The IFR also permits Recipients to use funds to improve broadband infrastructure in areas that are currently unserved or underserved (lack access to a wireline connection capable of reliably delivering at least minimum speeds of 25 Mbps download and 3 Mbps upload). The IFR identifies eligible investments that must be designed to provide services that meet “adequate” speeds—at least 100 megabits per second wherever practicable—for unserved and underserved households and businesses. Recipients are also encouraged to prioritize projects that achieve last-mile connections to households and businesses. Assistance to households facing negative economic impacts due to COVID-19, including Internet access or digital literacy assistance (if the household has experienced a negative economic impact from the pandemic), is also an eligible use of Fiscal Recovery Funds.

Treasury seeks input regarding several questions relating to this set of eligible uses, including:

  • The advantages and disadvantages of setting minimum symmetrical download and upload speeds, and whether other thresholds would be appropriate; and
  • Whether Treasury should consider new categories of water and infrastructure to mitigate negative impacts of climate change.

Timeline for Use of Funds

States and localities may use the funds to cover costs incurred between March 3, 2021, and December 31, 2024. Treasury considers a cost to have been incurred if the recipient has obligated[5]—but has not necessarily spent—the Fiscal Recovery Funds by December 31, 2024. Recipients must return any funds that are not obligated by December 31, 2024, and any funds that are not expended by December 31, 2026.

What’s Next?

The Fiscal Recovery Funds represent a substantial source of revenue for state, local, territorial and Tribal governments—one that a host of stakeholders are eyeing to support public health, economic and other needs. Local governments and the majority of state governments will receive Fiscal Recovery Funds in two tranches. By statute, local governments will receive the second tranche of funds 12 months after the first payment, and under the IFR, Treasury also adopts this approach for state governments receiving two payments. Territorial governments will receive a single payment, and Tribal governments will receive two payments, in May and June 2021. On May 19, Treasury began distributing funds.

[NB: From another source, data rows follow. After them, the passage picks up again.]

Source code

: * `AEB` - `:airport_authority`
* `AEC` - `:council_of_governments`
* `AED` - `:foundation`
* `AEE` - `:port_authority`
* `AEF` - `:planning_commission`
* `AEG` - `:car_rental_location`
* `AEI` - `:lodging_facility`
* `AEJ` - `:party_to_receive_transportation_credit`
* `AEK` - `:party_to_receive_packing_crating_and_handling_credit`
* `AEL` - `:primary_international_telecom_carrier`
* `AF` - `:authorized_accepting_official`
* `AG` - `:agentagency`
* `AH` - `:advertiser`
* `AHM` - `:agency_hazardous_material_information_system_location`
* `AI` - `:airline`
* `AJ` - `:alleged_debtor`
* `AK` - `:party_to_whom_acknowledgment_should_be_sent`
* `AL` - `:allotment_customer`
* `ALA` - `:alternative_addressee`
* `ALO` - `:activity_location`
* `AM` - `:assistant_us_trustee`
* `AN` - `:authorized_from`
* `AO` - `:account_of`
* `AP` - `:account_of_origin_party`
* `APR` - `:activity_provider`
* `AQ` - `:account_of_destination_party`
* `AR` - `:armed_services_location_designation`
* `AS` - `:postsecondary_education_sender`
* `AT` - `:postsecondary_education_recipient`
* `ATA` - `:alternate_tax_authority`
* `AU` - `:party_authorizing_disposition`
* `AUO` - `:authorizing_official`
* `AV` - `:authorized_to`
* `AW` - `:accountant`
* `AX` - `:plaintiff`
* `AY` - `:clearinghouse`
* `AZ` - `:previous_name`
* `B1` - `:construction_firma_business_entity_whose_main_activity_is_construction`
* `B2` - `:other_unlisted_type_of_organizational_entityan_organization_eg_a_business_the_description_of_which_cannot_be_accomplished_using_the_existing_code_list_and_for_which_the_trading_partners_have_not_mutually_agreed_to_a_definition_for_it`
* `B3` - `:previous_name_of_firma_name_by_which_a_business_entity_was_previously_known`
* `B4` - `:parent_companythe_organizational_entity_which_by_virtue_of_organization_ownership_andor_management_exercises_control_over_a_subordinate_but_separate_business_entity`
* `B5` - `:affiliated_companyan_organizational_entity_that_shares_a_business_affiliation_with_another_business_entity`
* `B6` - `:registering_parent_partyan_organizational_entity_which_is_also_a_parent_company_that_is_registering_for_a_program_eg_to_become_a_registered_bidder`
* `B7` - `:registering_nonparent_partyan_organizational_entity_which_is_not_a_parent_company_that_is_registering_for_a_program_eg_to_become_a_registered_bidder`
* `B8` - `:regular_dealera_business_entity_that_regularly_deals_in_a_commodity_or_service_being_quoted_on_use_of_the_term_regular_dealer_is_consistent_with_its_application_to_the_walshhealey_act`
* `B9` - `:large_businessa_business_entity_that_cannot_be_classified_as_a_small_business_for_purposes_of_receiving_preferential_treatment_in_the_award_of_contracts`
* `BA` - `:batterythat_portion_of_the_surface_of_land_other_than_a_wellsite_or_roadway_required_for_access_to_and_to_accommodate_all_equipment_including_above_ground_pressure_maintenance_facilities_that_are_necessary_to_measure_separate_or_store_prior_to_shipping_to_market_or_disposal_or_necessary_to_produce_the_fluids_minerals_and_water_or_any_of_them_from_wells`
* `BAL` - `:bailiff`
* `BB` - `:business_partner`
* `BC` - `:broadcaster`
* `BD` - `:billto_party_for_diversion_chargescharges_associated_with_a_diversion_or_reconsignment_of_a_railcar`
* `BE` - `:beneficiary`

As Recipients digest the IFR and related guidance, they will undoubtedly raise additional questions for Treasury. Treasury may promulgate additional regulations in response to IFR comments, and is likely to issue updates to the FAQs. In addition, because the funds are available to states to incur expenses until December 2024, it is reasonable to expect that some rules of the road may change over time.

[1] Sec. 9901 of the American Rescue Plan Act (Subtitle M of Public Law 117-2).

[2] Includes the District of Columbia.

[3] The IFR clarifies that a recipient would only be considered to have used Fiscal Recovery Funds to offset a reduction in net tax revenue if the recipient could not identify sufficient funds from sources other than Fiscal Recovery Funds to offset any reductions in net tax revenue.

[4] Preamble pages 96–97.

[5] Obligation is defined as “an order placed for property and services and entering into contracts, subawards, and similar transitions that require payment.” See § 35.3.